Cet actionnaire de Carrefour qui dézingue Plassat et encense Bompard

En business, comme en politique, c’est souvent une fois les têtes tombées que les langues se délient. Jugez plutôt. D’un côté, voici Hillary Clinton, dévoilant le 20 septembre, dans son ouvrage What Happened, les coulisses de sa défaite aux élections présidentielles, et déversant sa bile sur Donald Trump.
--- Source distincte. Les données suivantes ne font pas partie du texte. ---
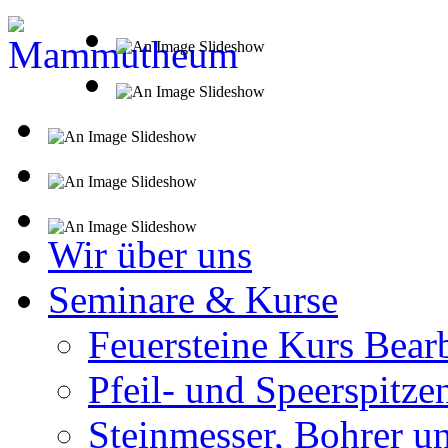
Wir über uns
Seminare & Kurse
Feuersteine Kurs Bear
Pfeil- und Speerspitze
Steinmesser, Bohrer u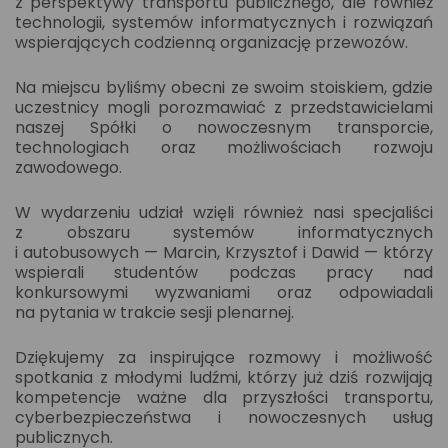
z perspektywy transportu publicznego, ale również
technologii, systemów informatycznych i rozwiązań
wspierających codzienną organizację przewozów.
Na miejscu byliśmy obecni ze swoim stoiskiem, gdzie
uczestnicy mogli porozmawiać z przedstawicielami
naszej Spółki o nowoczesnym transporcie,
technologiach oraz możliwościach rozwoju
zawodowego.
W wydarzeniu udział wzięli również nasi specjaliści
z obszaru systemów informatycznych
i autobusowych — Marcin, Krzysztof i Dawid — którzy
wspierali studentów podczas pracy nad
konkursowymi wyzwaniami oraz odpowiadali
na pytania w trakcie sesji plenarnej.
Dziękujemy za inspirujące rozmowy i możliwość
spotkania z młodymi ludźmi, którzy już dziś rozwijają
kompetencje ważne dla przyszłości transportu,
cyberbezpieczeństwa i nowoczesnych usług
publicznych.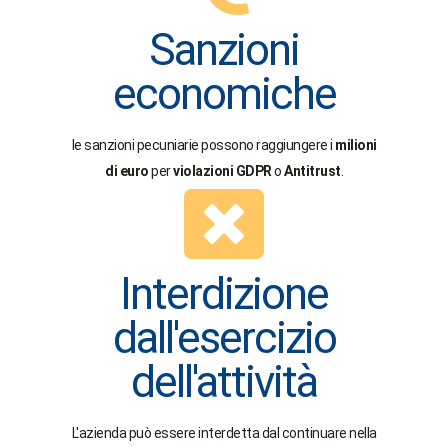
Sanzioni
economiche
le sanzioni pecuniarie possono raggiungere i
milioni
di euro
per
violazioni GDPR
o
Antitrust
.
Interdizione
dall'esercizio
dell'attività
L'azienda può essere interdetta dal continuare nella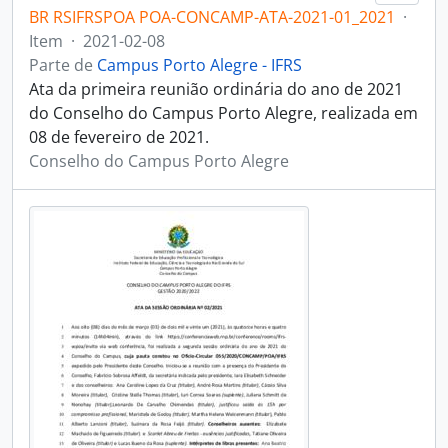
BR RSIFRSPOA POA-CONCAMP-ATA-2021-01_2021
·
Item
·
2021-02-08
Parte de
Campus Porto Alegre - IFRS
Ata da primeira reunião ordinária do ano de 2021
do Conselho do Campus Porto Alegre, realizada em
08 de fevereiro de 2021.
Conselho do Campus Porto Alegre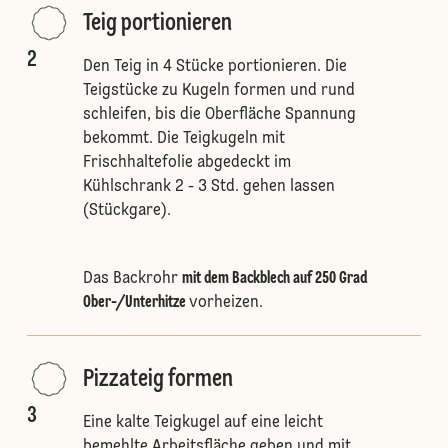
Teig portionieren
2
Den Teig in 4 Stücke portionieren. Die
Teigstücke zu Kugeln formen und rund
schleifen, bis die Oberfläche Spannung
bekommt. Die Teigkugeln mit
Frischhaltefolie abgedeckt im
Kühlschrank 2 - 3 Std. gehen lassen
(Stückgare).
Das Backrohr
mit dem Backblech auf 250 Grad
Ober-/Unterhitze
vorheizen.
Pizzateig formen
3
Eine kalte Teigkugel auf eine leicht
bemehlte Arbeitsfläche geben und mit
De l’autre, voilà Abilio Diniz, actionnaire de Carrefour, qui, dans une interview donnée au journal économique brésilien Valor le 29 septembre, dresse un procès au vitriol de Georges Plassat, l’ancien PDG de Carrefour, parti en juillet pour céder la place à Alexandre Bompard. Ecrit en portugais, l’article est du coup passé sous les radars en France. Pourtant, il ne manque pas de sel: dans un entretien fleuve, l’administrateur qui, via son holding familial Peninsula, possède 12% de Carrefour au Brésil et 8% au total, ne se contente pas d’analyser la situation du distributeur dans son pays natal. Il y dézingue surtout sans ambages Georges Plassat. Cette diatribe est-elle le reflet d’un conflit personnel latent entre deux routiers de la distribution? Ou simplement la conséquence d’une rancœur face à un cours de Bourse au plus bas? Difficile à dire.

Abilio Diniz accuse en tout cas Georges Plassat de tous les maux de Carrefour. Pour lui, pas de doute: si le distributeur se trouve actuellement en difficultés – en retard dans la transition digitale, confronté au déclin des grands hypermarchés français, chahuté par la compétition en France et en Europe du Sud, et même forcé de faire un avertissement sur résultat fin août-, le fautif n’est autre que le PDG sortant. Nommé en 2012 pour redresser le navire qui partait à la dérive suite aux années Lars Olofsson, Georges Plassat a réussi à doubler le cours de l’action de 13 à 26 euros, parvenant même à atteindre un sommet de 32 euros. Ce bond a fait de lui « une star », « presque un mythe », selon Abilio Diniz, qui critique cependant: « Selon moi, il a utilisé une mauvaise méthode pour chercher le redressement. Il a vendu des actifs pour investir dans les prix. Il ne faut pas juste investir dans les prix. Il faut être beaucoup plus solide par ailleurs. » Surtout, le milliardaire brésilien déplore qu’après la phase nécessaire de restructuration, Georges Plassat n’ait pas su enclencher la deuxième étape: réformer le groupe, confronté à la concurrence des pure-players comme Amazon et Google. « Pour que [le groupe] change, il faut que la personne le veuille et Plassat ne le voulait pas », déplore l’homme qui fêtera bientôt ses 81 ans.

« Quelqu’un qui pouvait mener la transformation »

A la question du rôle de Noël Prioux, directeur France de Carrefour jusqu’à sa nomination à la tête du Brésil le 2 octobre, dans les mauvais résultats de Carrefour dans l’Hexagone, là encore, Abilio Diniz charge la barque de Georges Plassat. Les difficultés de Carrefour en France? « Il faut les attribuer à Plassat », rétorque Diniz, dénonçant l’incapacité du dirigeant à déléguer. « Rien n’est fait que Plassat ne souhaite pas voir fait », lance le Brésilien. « J’ai réalisé que Plassat bloquait Prioux, il n’avait pas de marge de manœuvre pour faire les choses qu’il devait faire. »

Est-ce parce qu’il incarne l’exact opposé de Georges Plassat, en termes d’âge, de parcours scolaire, et même de caractère? Alexandre Bompard, son successeur, semble en tout cas, lui, trouver grâce aux yeux d’Abilio Diniz. « Nous sommes allés chercher quelqu’un qui pouvait effectivement mener la transformation », se félicite l’octogénaire. « Bompard est en train de commencer la transformation dont l’entreprise a besoin. (…) Bompard est déterminé pour que nous ne restions pas dans notre zone de confort. » Et face au nouveau comité exécutif dévoilé par Bompard le 22 septembre, là encore Diniz applaudit: « Il croit en quelque chose auquel je crois aussi: les bonnes personnes au bon endroit font bouger les choses. » Georges Plassat appréciera le message caché. Quant au nouveau PDG de Carrefour, s’il peut se féliciter d’être dans les petits papiers de son actionnaire, il aura sans doute compris qu’il vaudrait mieux redresser le cours de Bourse du distributeur… faute de se voir accusé de tous les maux.